*Data for review*
========================
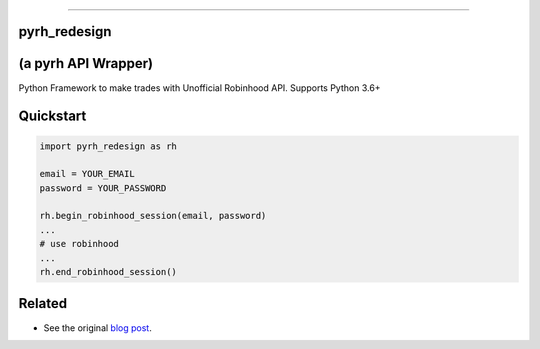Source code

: .. image:: https://imgur.com/U4A1ciD.png
   :target: https://github.com/anthonyattipoe/pyrh_redesign/
   :alt: robinhood-logo

-------------------------------------------------------------

pyrh_redesign
*************
(a pyrh API Wrapper)
********************


Python Framework to make trades with Unofficial Robinhood API. Supports Python 3.6+


Quickstart
**********

.. code-block:: python

   import pyrh_redesign as rh

   email = YOUR_EMAIL
   password = YOUR_PASSWORD

   rh.begin_robinhood_session(email, password)
   ...
   # use robinhood
   ...
   rh.end_robinhood_session()


.. How To Install:
.. ***************

.. .. code-block::

..    pip install pyrh


Related
*******

* See the original `blog post <https://medium.com/@rohanpai25/reversing-robinhood-free-accessible-automated-stock-trading-f40fba1e7d8b>`_.

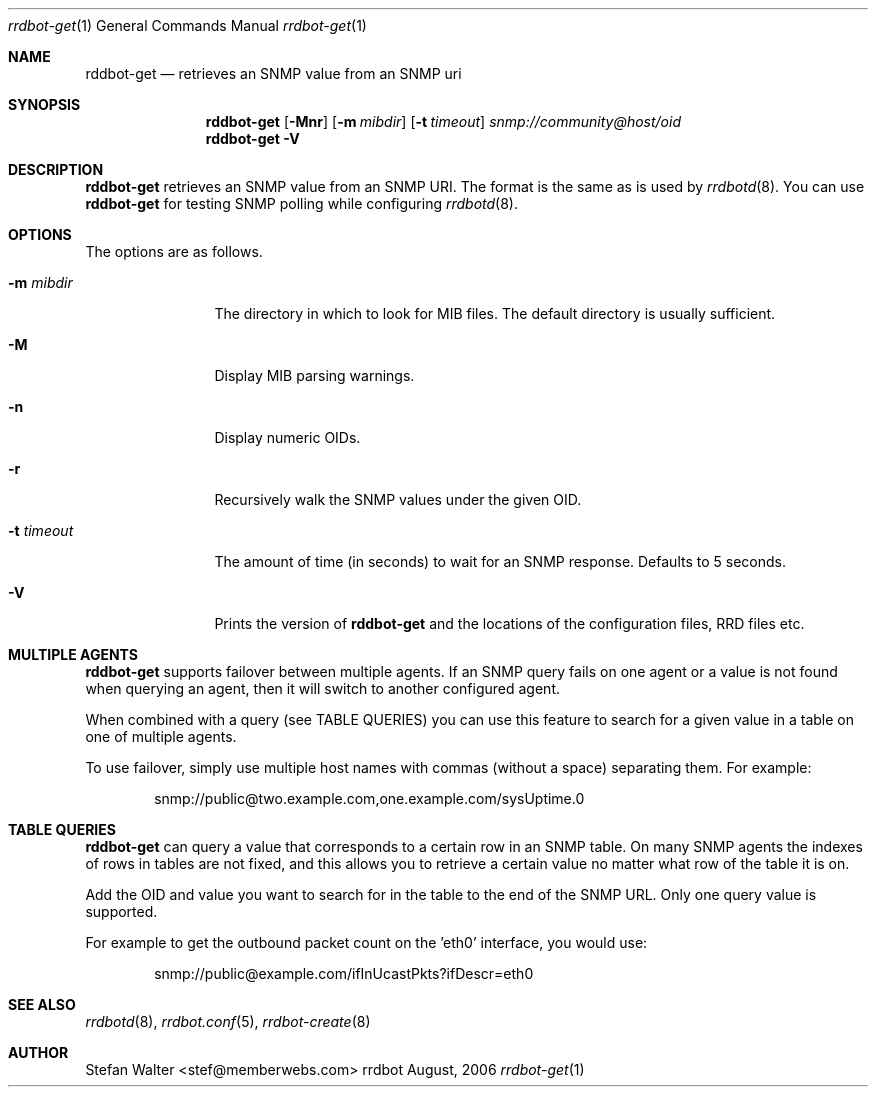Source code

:.\" 
.\" Copyright (c) 2006, Stefan Walter
.\" All rights reserved.
.\"
.\" Redistribution and use in source and binary forms, with or without 
.\" modification, are permitted provided that the following conditions 
.\" are met:
.\" 
.\"     * Redistributions of source code must retain the above 
.\"       copyright notice, this list of conditions and the 
.\"       following disclaimer.
.\"     * Redistributions in binary form must reproduce the 
.\"       above copyright notice, this list of conditions and 
.\"       the following disclaimer in the documentation and/or 
.\"       other materials provided with the distribution.
.\"     * The names of contributors to this software may not be 
.\"       used to endorse or promote products derived from this 
.\"       software without specific prior written permission.
.\" 
.\" THIS SOFTWARE IS PROVIDED BY THE COPYRIGHT HOLDERS AND CONTRIBUTORS 
.\" "AS IS" AND ANY EXPRESS OR IMPLIED WARRANTIES, INCLUDING, BUT NOT 
.\" LIMITED TO, THE IMPLIED WARRANTIES OF MERCHANTABILITY AND FITNESS 
.\" FOR A PARTICULAR PURPOSE ARE DISCLAIMED. IN NO EVENT SHALL THE 
.\" COPYRIGHT OWNER OR CONTRIBUTORS BE LIABLE FOR ANY DIRECT, INDIRECT, 
.\" INCIDENTAL, SPECIAL, EXEMPLARY, OR CONSEQUENTIAL DAMAGES (INCLUDING, 
.\" BUT NOT LIMITED TO, PROCUREMENT OF SUBSTITUTE GOODS OR SERVICES; LOSS 
.\" OF USE, DATA, OR PROFITS; OR BUSINESS INTERRUPTION) HOWEVER CAUSED 
.\" AND ON ANY THEORY OF LIABILITY, WHETHER IN CONTRACT, STRICT LIABILITY, 
.\" OR TORT (INCLUDING NEGLIGENCE OR OTHERWISE) ARISING IN ANY WAY OUT OF 
.\" THE USE OF THIS SOFTWARE, EVEN IF ADVISED OF THE POSSIBILITY OF SUCH 
.\" DAMAGE.
.\" 
.\"
.\" CONTRIBUTORS
.\"  Stefan Walter <stef@memberwebs.com>
.\"
.Dd August, 2006
.Dt rrdbot-get 1
.Os rrdbot 
.Sh NAME
.Nm rddbot-get
.Nd retrieves an SNMP value from an SNMP uri
.Sh SYNOPSIS
.Nm
.Op Fl Mnr
.Op Fl m Ar mibdir
.Op Fl t Ar timeout
.Ar snmp://community@host/oid
.Nm 
.Fl V
.Sh DESCRIPTION
.Nm
retrieves an SNMP value from an SNMP URI. The format is the same as is used by 
.Xr rrdbotd 8 .
You can use 
.Nm 
for testing SNMP polling while configuring 
.Xr rrdbotd 8 .
.Sh OPTIONS
The options are as follows. 
.Bl -tag -width Fl
.It Fl m Ar mibdir
The directory in which to look for MIB files. The default directory is 
usually sufficient.
.It Fl M
Display MIB parsing warnings.
.It Fl n 
Display numeric OIDs.
.It Fl r
Recursively walk the SNMP values under the given OID.
.It Fl t Ar timeout
The amount of time (in seconds) to wait for an SNMP response. Defaults to 
5 seconds.
.It Fl V
Prints the version of
.Nm
and the locations of the configuration files, RRD files etc.
.El
.Sh MULTIPLE AGENTS
.Nm
supports failover between multiple agents. If an SNMP query fails on one agent
or a value is not found when querying an agent, then it will switch to another
configured agent. 
.Pp
When combined with a query (see TABLE QUERIES) you can use this feature to 
search for a given value in a table on one of multiple agents.
.Pp
To use failover, simply use multiple host names with commas (without a space)
separating them. For example:
.Bd -literal -offset indent
snmp://public@two.example.com,one.example.com/sysUptime.0
.Ed
.Sh TABLE QUERIES
.Nm 
can query a value that corresponds to a certain row in an SNMP table. On 
many SNMP agents the indexes of rows in tables are not fixed, and this 
allows you to retrieve a certain value no matter what row of the table 
it is on.
.Pp
Add the OID and value you want to search for in the table to the end 
of the SNMP URL. Only one query value is supported. 
.Pp
For example to get the outbound packet count on the 'eth0' interface, you would use:
.Bd -literal -offset indent
snmp://public@example.com/ifInUcastPkts?ifDescr=eth0
.Ed
.Sh SEE ALSO
.Xr rrdbotd 8 ,
.Xr rrdbot.conf 5 ,
.Xr rrdbot-create 8
.Sh AUTHOR
.An Stefan Walter Aq stef@memberwebs.com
========================
*Try it*
Transcribe the records above exactly, beginning at the line that contains "The amount of" and ending with the line that contains "allows you to", both included, and nothing else.

*Exercise output*
The amount of time (in seconds) to wait for an SNMP response. Defaults to 
5 seconds.
.It Fl V
Prints the version of
.Nm
and the locations of the configuration files, RRD files etc.
.El
.Sh MULTIPLE AGENTS
.Nm
supports failover between multiple agents. If an SNMP query fails on one agent
or a value is not found when querying an agent, then it will switch to another
configured agent. 
.Pp
When combined with a query (see TABLE QUERIES) you can use this feature to 
search for a given value in a table on one of multiple agents.
.Pp
To use failover, simply use multiple host names with commas (without a space)
separating them. For example:
.Bd -literal -offset indent
snmp://public@two.example.com,one.example.com/sysUptime.0
.Ed
.Sh TABLE QUERIES
.Nm 
can query a value that corresponds to a certain row in an SNMP table. On 
many SNMP agents the indexes of rows in tables are not fixed, and this 
allows you to retrieve a certain value no matter what row of the table 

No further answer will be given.